Teknolojik-tıbbi üreme endüstrisi ve öjeni, insanı cinsellikle ilgili gerçekliğinden kopartıyor, türü yeniden üretiyor. Zenginler, bu ajandaya öncülük ediyorlar,
“marjinal gruplar”ı dert edindiklerini söylüyorlar. Gerçekliğe yeni bir düzen getiriyorlar.
Toplumsal
cinsiyet endüstrisi, bu işin bir yüzünü, medya diğer yüzünü hallediyor. Medya,
bedeninden rahatsız olan, bu yüzden bacaklarının kesilmesini isteyen insanlara
odaklanıyor. Cinsiyeti bu rahatsızlıkla ilişkilendiriyor, böylece cinsellikle ilgili gerçeklikten kopmayı normalleştiriyor. İnsan, iki ayrı cinsiyete sahip bir tür. Bizi biyosfere ve
birbirimize cinsiyetimiz bağlıyor.
Bu
Propaganda Mekanizmasının Arkasında Kimler Var?
Lia
Thomas’ı öve öve bitiremeyen Sports Illustrated dergisinin sahibi,
Authentic Brands. Bu şirket, 2019’da BlackRock’tan yatırım amacıyla 875 milyon dolar
almış. Dergi, bugün kapağına kadın pozu vermiş dört erkeği taşıyor. Karşımızda, esasen tüm gösterişli hâliyle, yüksek teknolojinin yüce amaçlarına hizmet eden, devlet eliyle yürütülen bir propaganda faaliyeti duruyor.
Peki bu
faaliyeti yürütenler, tam olarak ne satıyorlar?
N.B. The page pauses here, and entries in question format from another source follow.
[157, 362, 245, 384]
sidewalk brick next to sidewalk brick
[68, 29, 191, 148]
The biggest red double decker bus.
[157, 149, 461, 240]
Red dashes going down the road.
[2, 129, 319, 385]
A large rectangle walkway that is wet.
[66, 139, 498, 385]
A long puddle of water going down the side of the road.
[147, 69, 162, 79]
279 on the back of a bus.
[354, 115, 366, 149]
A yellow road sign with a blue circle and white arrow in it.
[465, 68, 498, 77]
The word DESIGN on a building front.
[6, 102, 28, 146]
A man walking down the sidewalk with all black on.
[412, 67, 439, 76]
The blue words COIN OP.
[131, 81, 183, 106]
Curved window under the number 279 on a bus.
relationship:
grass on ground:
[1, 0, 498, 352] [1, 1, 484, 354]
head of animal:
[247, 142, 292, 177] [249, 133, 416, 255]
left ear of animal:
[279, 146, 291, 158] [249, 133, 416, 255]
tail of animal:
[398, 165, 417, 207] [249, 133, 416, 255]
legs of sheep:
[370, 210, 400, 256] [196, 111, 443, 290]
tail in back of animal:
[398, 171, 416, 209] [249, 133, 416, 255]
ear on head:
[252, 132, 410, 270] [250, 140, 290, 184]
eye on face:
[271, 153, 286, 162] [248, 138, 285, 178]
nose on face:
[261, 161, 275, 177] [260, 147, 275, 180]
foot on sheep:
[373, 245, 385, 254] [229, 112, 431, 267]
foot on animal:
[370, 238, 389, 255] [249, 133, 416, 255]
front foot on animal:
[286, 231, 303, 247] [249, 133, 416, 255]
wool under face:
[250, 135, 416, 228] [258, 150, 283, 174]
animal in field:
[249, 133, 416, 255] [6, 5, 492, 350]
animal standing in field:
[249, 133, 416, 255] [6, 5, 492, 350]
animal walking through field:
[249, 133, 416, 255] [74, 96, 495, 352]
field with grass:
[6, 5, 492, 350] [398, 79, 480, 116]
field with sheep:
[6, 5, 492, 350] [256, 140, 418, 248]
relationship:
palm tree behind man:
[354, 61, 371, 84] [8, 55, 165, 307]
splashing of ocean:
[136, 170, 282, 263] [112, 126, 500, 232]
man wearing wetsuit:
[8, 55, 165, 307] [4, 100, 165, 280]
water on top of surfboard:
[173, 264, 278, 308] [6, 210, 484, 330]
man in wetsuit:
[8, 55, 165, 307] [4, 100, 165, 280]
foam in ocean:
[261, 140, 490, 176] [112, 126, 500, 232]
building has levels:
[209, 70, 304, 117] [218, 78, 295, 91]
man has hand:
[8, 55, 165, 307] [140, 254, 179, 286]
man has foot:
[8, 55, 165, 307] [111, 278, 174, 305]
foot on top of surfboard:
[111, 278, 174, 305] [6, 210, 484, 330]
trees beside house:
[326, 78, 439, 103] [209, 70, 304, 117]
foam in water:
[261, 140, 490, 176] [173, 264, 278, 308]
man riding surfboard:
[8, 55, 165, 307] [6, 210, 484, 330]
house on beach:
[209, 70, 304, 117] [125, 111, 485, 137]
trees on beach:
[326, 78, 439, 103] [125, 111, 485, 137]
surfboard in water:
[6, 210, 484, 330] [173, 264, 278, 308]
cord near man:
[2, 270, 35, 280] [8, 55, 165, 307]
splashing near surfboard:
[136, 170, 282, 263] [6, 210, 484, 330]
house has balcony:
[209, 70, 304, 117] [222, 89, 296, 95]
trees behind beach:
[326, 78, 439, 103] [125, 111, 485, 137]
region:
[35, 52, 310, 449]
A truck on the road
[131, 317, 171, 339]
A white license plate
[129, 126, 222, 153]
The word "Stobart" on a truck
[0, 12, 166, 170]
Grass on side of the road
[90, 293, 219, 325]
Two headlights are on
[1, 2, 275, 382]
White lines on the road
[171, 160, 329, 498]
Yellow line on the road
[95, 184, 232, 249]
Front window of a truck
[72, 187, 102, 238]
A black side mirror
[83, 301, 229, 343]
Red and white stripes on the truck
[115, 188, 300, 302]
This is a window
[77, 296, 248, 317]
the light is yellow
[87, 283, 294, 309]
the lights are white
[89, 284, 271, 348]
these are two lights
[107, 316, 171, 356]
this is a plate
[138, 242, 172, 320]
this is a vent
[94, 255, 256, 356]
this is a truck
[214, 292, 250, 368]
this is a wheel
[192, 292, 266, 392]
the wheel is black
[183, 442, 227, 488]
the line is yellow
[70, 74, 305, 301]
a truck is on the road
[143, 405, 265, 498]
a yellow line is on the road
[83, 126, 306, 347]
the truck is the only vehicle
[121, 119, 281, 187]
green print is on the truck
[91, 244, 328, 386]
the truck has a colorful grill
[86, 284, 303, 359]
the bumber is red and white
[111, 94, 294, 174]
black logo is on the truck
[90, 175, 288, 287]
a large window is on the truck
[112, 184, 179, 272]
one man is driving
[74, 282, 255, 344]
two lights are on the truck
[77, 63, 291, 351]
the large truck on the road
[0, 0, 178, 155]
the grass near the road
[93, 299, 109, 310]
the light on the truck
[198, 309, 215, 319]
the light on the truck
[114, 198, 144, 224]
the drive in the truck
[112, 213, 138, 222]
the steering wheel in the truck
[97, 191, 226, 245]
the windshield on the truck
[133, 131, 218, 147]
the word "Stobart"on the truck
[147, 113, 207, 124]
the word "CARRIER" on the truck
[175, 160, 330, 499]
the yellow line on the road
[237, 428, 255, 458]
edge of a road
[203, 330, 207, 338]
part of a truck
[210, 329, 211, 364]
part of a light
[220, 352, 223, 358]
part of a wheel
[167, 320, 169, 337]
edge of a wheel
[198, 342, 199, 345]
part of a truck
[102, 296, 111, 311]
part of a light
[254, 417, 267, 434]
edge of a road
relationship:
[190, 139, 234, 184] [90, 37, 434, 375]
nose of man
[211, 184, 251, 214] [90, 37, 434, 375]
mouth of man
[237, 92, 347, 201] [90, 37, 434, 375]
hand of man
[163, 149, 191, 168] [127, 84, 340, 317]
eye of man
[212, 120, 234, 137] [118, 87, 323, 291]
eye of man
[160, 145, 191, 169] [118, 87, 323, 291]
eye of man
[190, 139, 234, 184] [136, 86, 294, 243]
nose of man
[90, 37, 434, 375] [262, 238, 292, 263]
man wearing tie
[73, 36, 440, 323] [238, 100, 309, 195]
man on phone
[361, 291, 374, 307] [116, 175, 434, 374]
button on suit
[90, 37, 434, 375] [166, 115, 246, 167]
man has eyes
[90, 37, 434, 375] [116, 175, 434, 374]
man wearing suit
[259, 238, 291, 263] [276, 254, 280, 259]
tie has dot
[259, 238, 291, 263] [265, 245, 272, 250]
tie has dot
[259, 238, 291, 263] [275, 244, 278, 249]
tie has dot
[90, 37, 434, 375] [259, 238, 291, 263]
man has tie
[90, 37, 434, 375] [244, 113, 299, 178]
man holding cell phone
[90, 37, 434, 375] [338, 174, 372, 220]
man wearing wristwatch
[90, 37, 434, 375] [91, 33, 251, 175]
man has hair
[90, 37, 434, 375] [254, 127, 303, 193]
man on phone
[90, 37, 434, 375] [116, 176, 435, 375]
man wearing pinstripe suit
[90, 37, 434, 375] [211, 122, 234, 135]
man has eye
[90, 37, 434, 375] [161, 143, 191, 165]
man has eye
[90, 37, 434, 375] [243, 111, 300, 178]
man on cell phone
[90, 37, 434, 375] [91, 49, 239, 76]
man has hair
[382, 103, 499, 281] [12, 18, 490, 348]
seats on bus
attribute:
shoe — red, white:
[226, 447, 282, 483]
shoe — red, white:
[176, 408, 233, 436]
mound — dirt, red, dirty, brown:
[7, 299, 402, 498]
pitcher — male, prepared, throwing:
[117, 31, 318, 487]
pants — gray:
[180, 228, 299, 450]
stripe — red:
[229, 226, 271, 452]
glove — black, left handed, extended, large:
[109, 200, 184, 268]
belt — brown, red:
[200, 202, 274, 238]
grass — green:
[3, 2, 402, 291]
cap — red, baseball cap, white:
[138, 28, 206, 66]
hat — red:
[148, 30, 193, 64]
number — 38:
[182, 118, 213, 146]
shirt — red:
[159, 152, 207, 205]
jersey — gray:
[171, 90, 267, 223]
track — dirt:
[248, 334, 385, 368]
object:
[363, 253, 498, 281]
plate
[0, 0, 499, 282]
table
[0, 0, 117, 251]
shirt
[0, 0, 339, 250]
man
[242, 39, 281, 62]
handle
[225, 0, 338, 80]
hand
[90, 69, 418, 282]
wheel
On trilyon doları bulan sermayesiyle
dünyanın en büyük varlık yöneticisi olan BlackRock şirketinin insanların cinsel organları ile ilgili rahatsızlığını kendisine dert
edinmesi için ameliyatların, ilâçların, ameliyat cihazlarının, araştırmaların ve psikiyatri sektörünün ilâç ve teknoloji şirketlerine sağladığı kâr yeterince cazip mi?
Sports
Illustrated dergisi (dolayısıyla
BlackRock), halkı erkeklerin kadın olabileceğine neden ikna etmeye
çalışıyor? Geçen yıl Lenya Bloom, Megan Thee Stallion ve Naomi Osaka ile
yaptıkları gibi, neden erkeklerin
yanında beyaz olmayan kadınlara yer veriyor? Tüm hükümetler, uluslararası şirketler, yatırım şirketleri, milyarderler neden aynı hikâyeyi anlatıp duruyorlar? Neden medyada tek bir kimse bile çıkıp bu soruları sormuyor, hatta bu sektörü eleştirdiğini söyleyen sağcıların ağzından bu konuyla
ilgili neden tek bir laf çıkmıyor?
Medya ve
Teknoloji-Tıp Kompleksi
Anlatılan
hikâyenin bize nasıl yutturulduğunu anlamak için Amerikan medyası ile teknoloji-tıp kompleksi arasındaki bağlara bakmak,
toplumsal cinsiyet masalını anlatan oligarkları incelemek gerekiyor. Medya eliyle elitler, belirli
meselelere dokunulmamasını sağlıyorlar. Bu anlamda
medya, aslında sağcılar gibi davranıyor: sektörü eleştirmeyi kimseye bırakmayan sağcılar, meselenin kökenine, “trans” kişiler denilen yalanın kaynağına hiç dokunmuyorlar.
Arcus
Vakfı, toplumsal cinsiyet endüstrisini besleyen en büyük LGBT STK’sı. Amerikan
Psikoloji Vakfı’na yüz binlerce dolar bağışlamış. Vakfın arkasında Stryker Medical var. Toplumsal cinsiyet masalını medya yoluyla
anlatan vakıf, bedensel uzuvların alınması pratiklerini de
destekliyor. Ayrıca Ulusal Kamu Radyosu ve GLAAD gibi toplumsal
cinsiyet endüstrisi adına propaganda faaliyeti yürüten çalışmalara da para veriyor.
Tıp-sanayi
kompleksini büyük yatırımlar yapan ve bir ferdinin kendisini trans olarak
nitelediği, Amerikalı milyarder Pritzker
ailesi, insanın iki ayrı cinsiyetten meydana
gelmiş bir tür olmadığı yalanını yaymak için ABD’de, Kanada’da ve İsrail’de bir dizi kurum
meydana getirdi. Aile, en son ruh sağlığı alanına bağışta bulundu. Şikago valisi
Pritzker, kendi eyaletinde bulunan ruh sağlığı çalışmalarına 140 milyon dolar
tahsis etti. Öte yandan, John ve Lisa Pritzker, Kaliforniya Üniversitesi San Fransisko Kampüsü’ne yeni bir
psikiyatri merkezi kurması için 60 milyon dolar bağışladı.
Üniversite,
tıp-sanayi kompleksi yanında, toplumsal cinsiyet sahasına da milyarlarca dolar
akıtıyor. Üniversitedeki tıp merkezinde trans bakım merkezi bulunuyor. Merkezin
ortaklarından biri, Comcast denilen, medya sahasında faal olan holding.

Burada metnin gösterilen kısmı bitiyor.